## [Exercise]
Please copy the records below word for word, from the line containing "sub-region: Hartford County" through the line containing "sub-region: Obshtina Sozopol", only that stretch and nothing more.

## [Entries shown]
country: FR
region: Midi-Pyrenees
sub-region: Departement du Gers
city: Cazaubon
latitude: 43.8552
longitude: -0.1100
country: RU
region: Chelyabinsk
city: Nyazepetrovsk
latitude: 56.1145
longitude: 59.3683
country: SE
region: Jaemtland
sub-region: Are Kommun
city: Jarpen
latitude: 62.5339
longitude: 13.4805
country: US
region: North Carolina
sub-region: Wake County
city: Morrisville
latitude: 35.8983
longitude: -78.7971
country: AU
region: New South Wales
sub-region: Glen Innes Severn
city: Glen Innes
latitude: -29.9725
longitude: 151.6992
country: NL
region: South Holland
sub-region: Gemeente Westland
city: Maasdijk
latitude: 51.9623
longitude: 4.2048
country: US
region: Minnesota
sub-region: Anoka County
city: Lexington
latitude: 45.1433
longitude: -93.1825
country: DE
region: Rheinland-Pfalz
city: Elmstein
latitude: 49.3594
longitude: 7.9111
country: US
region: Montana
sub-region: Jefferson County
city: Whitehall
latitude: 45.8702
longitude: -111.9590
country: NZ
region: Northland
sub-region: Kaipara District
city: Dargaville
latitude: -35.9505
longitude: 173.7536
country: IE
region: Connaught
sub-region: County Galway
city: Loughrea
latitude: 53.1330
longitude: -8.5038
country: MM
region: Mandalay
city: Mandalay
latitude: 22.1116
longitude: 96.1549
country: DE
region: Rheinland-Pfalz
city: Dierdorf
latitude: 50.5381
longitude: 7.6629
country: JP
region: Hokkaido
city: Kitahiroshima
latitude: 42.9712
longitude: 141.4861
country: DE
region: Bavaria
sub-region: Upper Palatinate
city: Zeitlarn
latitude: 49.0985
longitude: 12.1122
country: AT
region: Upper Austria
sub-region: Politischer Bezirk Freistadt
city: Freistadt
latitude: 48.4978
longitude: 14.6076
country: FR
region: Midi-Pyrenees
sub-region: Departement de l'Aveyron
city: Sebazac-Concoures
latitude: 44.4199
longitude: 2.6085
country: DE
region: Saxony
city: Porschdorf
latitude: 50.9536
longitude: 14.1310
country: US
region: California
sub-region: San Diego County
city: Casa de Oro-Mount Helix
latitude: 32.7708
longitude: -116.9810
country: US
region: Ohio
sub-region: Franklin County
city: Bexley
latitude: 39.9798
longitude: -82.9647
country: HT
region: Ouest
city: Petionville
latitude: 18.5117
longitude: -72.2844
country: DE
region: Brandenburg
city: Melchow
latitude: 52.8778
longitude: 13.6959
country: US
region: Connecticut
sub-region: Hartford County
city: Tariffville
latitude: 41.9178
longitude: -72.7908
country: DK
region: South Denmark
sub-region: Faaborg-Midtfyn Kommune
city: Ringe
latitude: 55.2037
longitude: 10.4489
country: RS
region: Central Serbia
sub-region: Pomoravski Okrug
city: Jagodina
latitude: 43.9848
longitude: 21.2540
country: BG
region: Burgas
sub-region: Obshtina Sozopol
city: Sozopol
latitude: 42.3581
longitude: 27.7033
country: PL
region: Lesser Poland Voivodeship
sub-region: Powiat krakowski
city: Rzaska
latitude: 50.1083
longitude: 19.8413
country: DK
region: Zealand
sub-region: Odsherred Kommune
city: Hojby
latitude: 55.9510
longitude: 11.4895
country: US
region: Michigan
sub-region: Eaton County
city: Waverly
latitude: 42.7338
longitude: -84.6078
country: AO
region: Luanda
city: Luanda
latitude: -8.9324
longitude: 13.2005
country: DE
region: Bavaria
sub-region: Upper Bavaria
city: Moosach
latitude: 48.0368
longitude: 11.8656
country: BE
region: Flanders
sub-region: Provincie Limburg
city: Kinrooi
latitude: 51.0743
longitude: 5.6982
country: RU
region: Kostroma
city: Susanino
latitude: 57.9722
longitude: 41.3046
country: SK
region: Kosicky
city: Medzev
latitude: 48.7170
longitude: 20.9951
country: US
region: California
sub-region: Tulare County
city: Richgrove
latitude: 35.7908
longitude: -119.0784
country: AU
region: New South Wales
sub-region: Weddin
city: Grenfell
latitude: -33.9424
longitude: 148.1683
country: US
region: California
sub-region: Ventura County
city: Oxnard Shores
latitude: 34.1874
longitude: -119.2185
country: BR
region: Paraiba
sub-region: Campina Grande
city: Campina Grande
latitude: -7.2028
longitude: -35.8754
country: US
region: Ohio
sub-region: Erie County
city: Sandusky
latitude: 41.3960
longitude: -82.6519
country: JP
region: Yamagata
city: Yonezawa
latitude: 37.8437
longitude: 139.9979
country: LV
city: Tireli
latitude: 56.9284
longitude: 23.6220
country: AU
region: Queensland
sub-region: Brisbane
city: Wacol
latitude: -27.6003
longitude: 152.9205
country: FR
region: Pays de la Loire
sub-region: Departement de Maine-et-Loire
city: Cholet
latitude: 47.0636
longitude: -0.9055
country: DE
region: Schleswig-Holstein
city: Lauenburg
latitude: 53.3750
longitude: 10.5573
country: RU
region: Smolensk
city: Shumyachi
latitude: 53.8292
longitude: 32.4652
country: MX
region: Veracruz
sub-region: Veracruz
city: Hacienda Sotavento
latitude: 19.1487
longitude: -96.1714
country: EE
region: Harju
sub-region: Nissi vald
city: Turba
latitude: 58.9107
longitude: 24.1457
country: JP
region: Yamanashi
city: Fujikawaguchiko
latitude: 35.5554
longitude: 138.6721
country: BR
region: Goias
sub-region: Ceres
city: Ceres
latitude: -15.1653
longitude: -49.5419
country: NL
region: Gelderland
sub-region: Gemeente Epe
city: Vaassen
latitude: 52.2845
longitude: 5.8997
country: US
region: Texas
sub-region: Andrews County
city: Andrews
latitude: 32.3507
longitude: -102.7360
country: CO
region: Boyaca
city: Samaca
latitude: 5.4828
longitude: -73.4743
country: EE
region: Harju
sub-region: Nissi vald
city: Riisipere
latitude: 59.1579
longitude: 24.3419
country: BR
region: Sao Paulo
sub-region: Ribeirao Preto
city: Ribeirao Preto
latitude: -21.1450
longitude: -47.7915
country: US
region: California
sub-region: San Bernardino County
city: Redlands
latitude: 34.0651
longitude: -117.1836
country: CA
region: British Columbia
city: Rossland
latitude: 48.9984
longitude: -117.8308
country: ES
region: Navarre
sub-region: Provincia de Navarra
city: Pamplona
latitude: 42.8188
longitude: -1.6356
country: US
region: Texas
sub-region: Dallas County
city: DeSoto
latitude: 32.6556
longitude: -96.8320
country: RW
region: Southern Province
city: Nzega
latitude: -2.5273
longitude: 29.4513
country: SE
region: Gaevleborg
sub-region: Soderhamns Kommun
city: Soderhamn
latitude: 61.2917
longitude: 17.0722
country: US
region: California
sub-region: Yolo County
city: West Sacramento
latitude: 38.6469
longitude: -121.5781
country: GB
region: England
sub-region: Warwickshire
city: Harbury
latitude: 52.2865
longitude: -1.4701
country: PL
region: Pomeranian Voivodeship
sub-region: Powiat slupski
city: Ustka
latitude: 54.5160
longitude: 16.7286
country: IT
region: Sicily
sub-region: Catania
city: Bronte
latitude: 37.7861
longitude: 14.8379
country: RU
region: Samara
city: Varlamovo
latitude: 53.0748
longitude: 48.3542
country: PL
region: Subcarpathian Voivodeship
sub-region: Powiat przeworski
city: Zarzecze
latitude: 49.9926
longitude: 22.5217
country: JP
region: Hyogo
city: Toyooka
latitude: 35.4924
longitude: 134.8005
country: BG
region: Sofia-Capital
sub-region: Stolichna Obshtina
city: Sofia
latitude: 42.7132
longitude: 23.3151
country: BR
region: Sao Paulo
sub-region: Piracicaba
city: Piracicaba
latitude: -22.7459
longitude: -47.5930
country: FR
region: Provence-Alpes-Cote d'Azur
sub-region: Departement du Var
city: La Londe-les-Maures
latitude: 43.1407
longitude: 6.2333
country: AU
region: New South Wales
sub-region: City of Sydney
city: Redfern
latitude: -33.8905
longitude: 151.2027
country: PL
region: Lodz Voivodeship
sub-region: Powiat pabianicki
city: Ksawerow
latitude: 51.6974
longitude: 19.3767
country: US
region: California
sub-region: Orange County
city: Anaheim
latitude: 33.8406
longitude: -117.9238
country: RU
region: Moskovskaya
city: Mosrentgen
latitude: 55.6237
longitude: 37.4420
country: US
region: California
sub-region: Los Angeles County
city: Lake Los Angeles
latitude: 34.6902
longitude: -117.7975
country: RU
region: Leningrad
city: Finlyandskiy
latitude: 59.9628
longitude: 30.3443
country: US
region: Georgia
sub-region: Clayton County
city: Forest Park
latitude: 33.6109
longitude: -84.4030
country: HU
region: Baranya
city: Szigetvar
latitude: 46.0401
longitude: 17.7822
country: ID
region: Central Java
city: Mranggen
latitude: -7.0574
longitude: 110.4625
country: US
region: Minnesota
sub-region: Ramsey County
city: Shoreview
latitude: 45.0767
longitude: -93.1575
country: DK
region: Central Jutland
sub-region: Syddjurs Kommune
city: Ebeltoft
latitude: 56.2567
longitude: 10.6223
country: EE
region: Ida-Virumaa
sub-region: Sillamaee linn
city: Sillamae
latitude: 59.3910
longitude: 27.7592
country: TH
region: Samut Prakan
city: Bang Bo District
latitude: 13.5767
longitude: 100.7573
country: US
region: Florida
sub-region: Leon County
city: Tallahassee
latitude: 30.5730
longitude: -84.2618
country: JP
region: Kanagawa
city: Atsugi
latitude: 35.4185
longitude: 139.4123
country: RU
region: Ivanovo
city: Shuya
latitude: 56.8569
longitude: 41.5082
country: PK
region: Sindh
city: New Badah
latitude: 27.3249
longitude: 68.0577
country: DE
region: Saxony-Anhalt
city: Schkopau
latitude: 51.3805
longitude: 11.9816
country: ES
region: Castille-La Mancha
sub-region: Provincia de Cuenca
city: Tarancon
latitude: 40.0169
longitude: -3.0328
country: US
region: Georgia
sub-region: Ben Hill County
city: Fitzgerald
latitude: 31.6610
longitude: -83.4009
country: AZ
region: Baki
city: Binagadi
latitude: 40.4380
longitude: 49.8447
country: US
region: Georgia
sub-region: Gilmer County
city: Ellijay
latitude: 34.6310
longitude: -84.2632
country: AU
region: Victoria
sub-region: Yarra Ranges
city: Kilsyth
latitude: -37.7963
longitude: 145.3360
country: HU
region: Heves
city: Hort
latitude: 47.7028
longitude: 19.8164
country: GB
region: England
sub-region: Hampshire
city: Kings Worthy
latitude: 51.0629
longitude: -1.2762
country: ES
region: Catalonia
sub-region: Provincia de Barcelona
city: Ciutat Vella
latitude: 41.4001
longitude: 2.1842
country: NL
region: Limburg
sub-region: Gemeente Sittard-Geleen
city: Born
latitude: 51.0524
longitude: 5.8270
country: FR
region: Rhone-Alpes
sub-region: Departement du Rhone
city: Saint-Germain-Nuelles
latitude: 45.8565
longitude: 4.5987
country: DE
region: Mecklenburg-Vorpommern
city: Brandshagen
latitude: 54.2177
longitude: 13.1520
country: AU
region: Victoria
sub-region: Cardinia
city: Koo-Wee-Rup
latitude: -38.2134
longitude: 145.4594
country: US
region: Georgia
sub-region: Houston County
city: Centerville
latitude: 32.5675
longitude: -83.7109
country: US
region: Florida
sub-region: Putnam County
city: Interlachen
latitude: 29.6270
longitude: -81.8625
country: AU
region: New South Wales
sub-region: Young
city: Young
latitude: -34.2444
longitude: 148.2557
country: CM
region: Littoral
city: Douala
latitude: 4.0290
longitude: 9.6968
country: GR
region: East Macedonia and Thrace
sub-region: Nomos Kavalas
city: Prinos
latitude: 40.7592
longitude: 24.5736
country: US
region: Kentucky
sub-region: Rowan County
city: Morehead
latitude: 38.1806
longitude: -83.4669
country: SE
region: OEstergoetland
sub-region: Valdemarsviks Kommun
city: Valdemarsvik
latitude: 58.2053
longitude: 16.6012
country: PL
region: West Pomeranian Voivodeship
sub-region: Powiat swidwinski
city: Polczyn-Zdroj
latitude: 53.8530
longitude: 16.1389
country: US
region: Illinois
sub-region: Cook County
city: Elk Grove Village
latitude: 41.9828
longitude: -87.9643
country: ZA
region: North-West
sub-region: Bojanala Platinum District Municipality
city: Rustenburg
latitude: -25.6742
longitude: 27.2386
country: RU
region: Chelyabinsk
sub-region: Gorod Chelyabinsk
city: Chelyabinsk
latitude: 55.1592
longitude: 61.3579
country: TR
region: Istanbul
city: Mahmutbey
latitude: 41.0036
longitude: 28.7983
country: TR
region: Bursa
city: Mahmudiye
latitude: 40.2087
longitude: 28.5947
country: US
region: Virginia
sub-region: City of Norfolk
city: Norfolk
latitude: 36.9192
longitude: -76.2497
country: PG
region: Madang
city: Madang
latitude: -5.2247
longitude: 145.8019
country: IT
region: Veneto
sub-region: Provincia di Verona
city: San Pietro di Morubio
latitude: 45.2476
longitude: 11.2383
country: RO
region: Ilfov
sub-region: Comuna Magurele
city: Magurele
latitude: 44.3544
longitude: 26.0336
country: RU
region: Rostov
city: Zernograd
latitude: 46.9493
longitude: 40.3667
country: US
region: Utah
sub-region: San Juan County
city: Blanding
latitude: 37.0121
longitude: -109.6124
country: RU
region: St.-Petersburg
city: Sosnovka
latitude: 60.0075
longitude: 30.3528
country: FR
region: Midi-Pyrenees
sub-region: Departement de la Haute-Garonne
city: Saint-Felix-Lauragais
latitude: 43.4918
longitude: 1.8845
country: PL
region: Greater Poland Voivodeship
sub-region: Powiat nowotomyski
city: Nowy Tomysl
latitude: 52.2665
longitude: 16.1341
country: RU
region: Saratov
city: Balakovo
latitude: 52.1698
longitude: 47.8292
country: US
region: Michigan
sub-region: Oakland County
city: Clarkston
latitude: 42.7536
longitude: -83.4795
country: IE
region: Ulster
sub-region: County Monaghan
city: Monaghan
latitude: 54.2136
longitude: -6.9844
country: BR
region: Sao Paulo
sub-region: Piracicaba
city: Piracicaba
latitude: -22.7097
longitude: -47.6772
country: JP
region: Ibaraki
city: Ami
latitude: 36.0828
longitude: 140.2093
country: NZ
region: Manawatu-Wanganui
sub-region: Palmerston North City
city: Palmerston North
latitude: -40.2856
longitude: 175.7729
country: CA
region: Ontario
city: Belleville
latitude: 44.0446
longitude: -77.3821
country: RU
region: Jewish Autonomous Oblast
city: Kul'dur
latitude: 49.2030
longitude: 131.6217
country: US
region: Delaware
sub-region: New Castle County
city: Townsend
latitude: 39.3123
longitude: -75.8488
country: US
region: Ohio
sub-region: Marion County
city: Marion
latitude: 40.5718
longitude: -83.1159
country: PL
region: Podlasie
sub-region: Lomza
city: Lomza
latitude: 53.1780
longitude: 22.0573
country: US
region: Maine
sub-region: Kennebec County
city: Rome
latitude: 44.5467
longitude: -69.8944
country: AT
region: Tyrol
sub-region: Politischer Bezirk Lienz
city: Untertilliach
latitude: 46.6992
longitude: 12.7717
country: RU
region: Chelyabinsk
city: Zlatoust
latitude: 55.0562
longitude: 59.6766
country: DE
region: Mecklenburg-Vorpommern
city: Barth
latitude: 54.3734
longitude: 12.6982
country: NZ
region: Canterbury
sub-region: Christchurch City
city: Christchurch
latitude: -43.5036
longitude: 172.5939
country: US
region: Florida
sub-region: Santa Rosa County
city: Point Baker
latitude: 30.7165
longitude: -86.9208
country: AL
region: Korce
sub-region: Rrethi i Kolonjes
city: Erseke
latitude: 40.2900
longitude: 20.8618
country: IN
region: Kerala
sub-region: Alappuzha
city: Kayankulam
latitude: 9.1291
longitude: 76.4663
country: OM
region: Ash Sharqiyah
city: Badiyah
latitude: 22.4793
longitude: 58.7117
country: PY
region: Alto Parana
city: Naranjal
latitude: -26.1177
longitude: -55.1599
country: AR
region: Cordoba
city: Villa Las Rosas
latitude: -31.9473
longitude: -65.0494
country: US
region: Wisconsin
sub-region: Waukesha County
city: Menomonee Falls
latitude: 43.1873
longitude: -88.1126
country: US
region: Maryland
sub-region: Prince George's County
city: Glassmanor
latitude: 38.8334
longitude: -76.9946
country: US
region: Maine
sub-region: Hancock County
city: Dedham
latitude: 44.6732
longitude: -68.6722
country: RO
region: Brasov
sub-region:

## [Response to the task]
sub-region: Hartford County
city: Tariffville
latitude: 41.9178
longitude: -72.7908
country: DK
region: South Denmark
sub-region: Faaborg-Midtfyn Kommune
city: Ringe
latitude: 55.2037
longitude: 10.4489
country: RS
region: Central Serbia
sub-region: Pomoravski Okrug
city: Jagodina
latitude: 43.9848
longitude: 21.2540
country: BG
region: Burgas
sub-region: Obshtina Sozopol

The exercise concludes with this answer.